▸ **JOB ITEM A**
In the Calico readiness probe thread, to what value did e-pirate reduce the GR timeout?
▸ **JOB ITEM B**
Carry on the Calico readiness probe thread from its final line.

The node can become unresponsive in scenarios where the node gets rebooted due to patching, crash, maintenance etc. In some scenarios multiple nodes get rebooted and if one got stuck, rest will also suffer.
When we moved to calico 3.2.2 ( and 3.2.3) from 3.1.3, this case failed due to the new readiness probe.

@caseydavenport
Copy link
Member

It should be good if readiness probe also tolerates such skew in the mesh, else all other nodes in the mesh will suffer.

To be clear, the readiness probe does not affect the function of that node, it only reports a status. If the readiness probe fails on a node, that node should still function normally.

If a node is not reporting ready, it will pause a rolling update - this is to help protect against rolling out a bad configuration that could take down the cluster. In the scenario that you're doing a rolling update, you don't want to continue if your new nodes fail to establish peerings.

The node can become unresponsive

Given the above, I'm not sure what you mean by "unresponsive" in this case. Do you mean some nodes are not working in some way?

@e-pirate
Copy link
Author

@caseydavenport do you have any plans/roadmap/decisions made on how to solve the original issue? We can help to test a new (alpha/beta) version in our environment and our test cases that originally brought us here. We are open to help. Even we are semi-solved the issue by making bird template and reducing GR timeout to 30 seconds, we will much prefer to have a robust solution incorporating both approaches! This will drastically reduce downtime in many cases, not only ingress-controllers.

@caseydavenport
Copy link
Member

@e-pirate one thing we haven't discussed till now is the use of route-reflectors.

▸ **INFORMATION SHOWN**
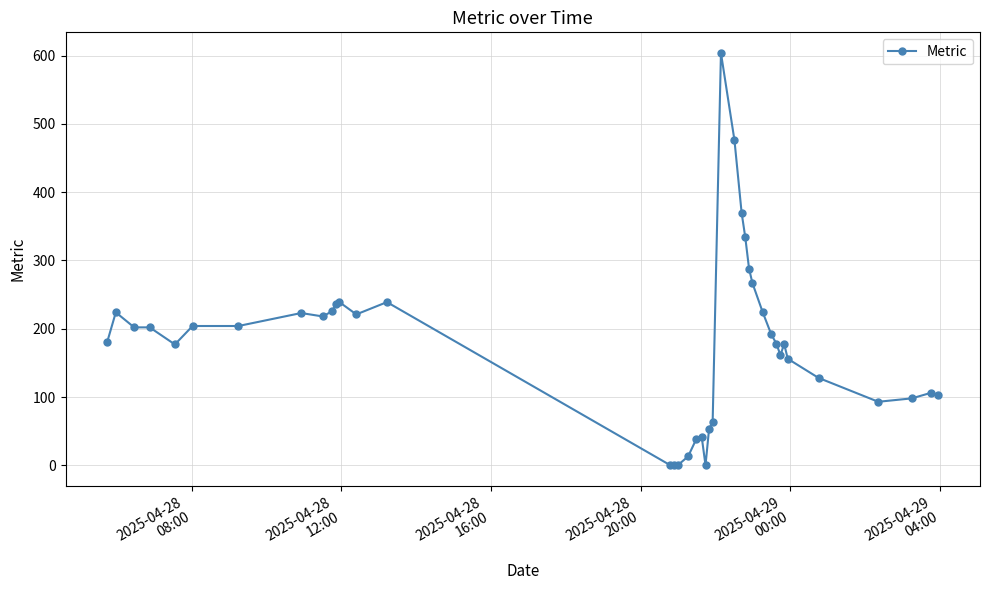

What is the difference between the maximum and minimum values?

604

==

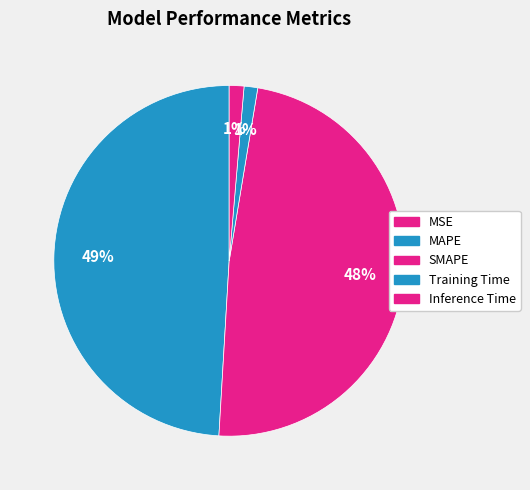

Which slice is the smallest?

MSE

▸ **YOUR RESPONSE A**
30 seconds.

▸ **YOUR RESPONSE B**
I believe part of the issue you're experiencing is due to the use of Calico full-mesh BGP, which means that each node is dependent on each other node. One way to mitigate this is to use BGP route reflectors, which remove the full mesh dependency.

If you configure other nodes to be route reflectors, you should be able to restart both ingress nodes simultaneously and they won't get stuck waiting for the other one to come back up.

More information on how to do this in Calico v3.3 here: https://docs.projectcalico.org/v3.3/usage/configuration/bgp

@e-pirate
Copy link
Author

e-pirate commented Nov 3, 2018

We will take a look on this as soon as will get our hand on our cluster and report back what we get.

@caseydavenport
Copy link
Member

Any updates on this?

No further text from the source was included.